-- Excerpted data follows --

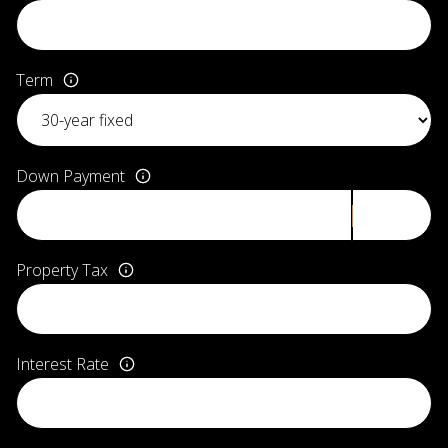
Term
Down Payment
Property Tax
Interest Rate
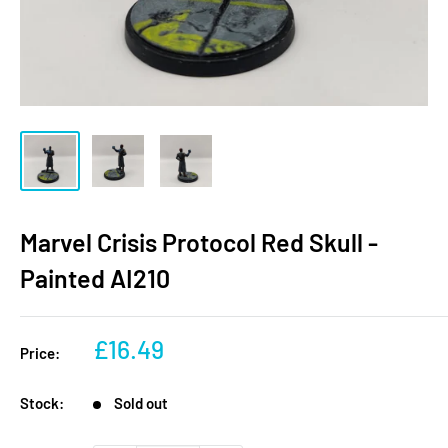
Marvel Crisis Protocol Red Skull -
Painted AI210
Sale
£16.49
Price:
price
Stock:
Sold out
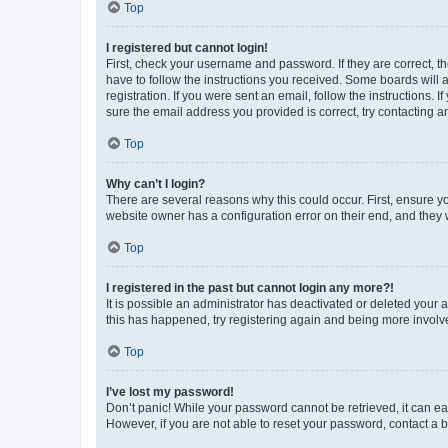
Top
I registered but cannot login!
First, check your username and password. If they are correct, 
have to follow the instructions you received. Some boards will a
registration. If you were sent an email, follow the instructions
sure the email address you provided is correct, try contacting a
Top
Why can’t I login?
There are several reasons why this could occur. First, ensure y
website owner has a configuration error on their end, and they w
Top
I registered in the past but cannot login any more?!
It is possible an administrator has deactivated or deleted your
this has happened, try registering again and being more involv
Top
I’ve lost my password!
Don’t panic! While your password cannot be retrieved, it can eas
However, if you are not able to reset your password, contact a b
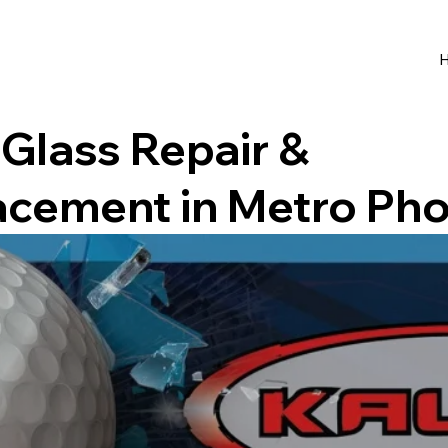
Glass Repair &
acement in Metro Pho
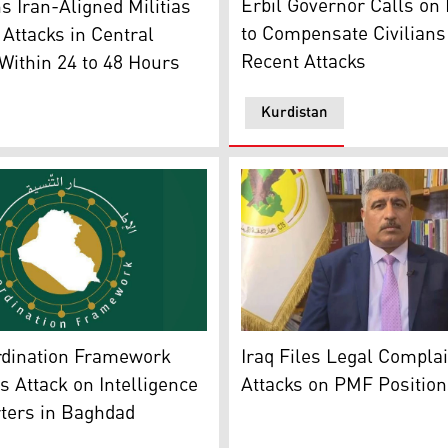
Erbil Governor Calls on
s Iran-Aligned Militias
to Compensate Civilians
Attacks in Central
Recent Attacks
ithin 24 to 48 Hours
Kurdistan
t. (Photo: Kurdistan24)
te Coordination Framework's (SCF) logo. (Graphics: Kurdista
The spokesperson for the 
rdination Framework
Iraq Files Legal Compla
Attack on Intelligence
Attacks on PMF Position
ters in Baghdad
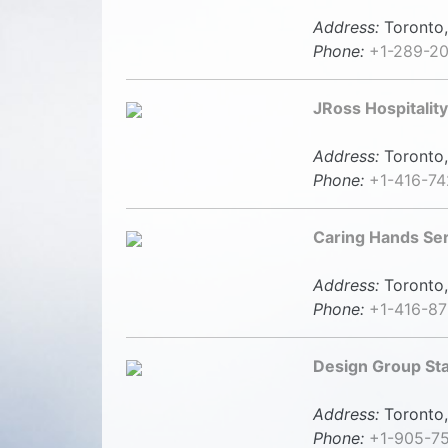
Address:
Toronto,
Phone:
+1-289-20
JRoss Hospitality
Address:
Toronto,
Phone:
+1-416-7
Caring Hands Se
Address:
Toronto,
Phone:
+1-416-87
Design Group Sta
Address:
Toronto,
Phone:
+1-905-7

-- Excerpted data concluded --

■ Task to carry out ■
Pictures should be skipped, and the records retyped word for word.

■ Output ■
Term
Down Payment
Property Tax
Interest Rate
Marvel Crisis Protocol Red Skull -
Painted AI210
Sale
£16.49
Price:
price
Stock:
Sold out
Top
I registered but cannot login!
First, check your username and password. If they are correct, 
have to follow the instructions you received. Some boards will a
registration. If you were sent an email, follow the instructions
sure the email address you provided is correct, try contacting a
Top
Why can’t I login?
There are several reasons why this could occur. First, ensure y
website owner has a configuration error on their end, and they w
Top
I registered in the past but cannot login any more?!
It is possible an administrator has deactivated or deleted your
this has happened, try registering again and being more involv
Top
I’ve lost my password!
Don’t panic! While your password cannot be retrieved, it can eas
However, if you are not able to reset your password, contact a b
Glass Repair &
acement in Metro Pho
Erbil Governor Calls on
s Iran-Aligned Militias
to Compensate Civilians
Attacks in Central
Recent Attacks
ithin 24 to 48 Hours
Kurdistan
t. (Photo: Kurdistan24)
te Coordination Framework's (SCF) logo. (Graphics: Kurdista
The spokesperson for the 
rdination Framework
Iraq Files Legal Compla
Attack on Intelligence
Attacks on PMF Position
ters in Baghdad
Address:
Toronto,
Phone:
+1-289-20
JRoss Hospitality
Address:
Toronto,
Phone:
+1-416-7
Caring Hands Se
Address:
Toronto,
Phone:
+1-416-87
Design Group Sta
Address:
Toronto,
Phone:
+1-905-7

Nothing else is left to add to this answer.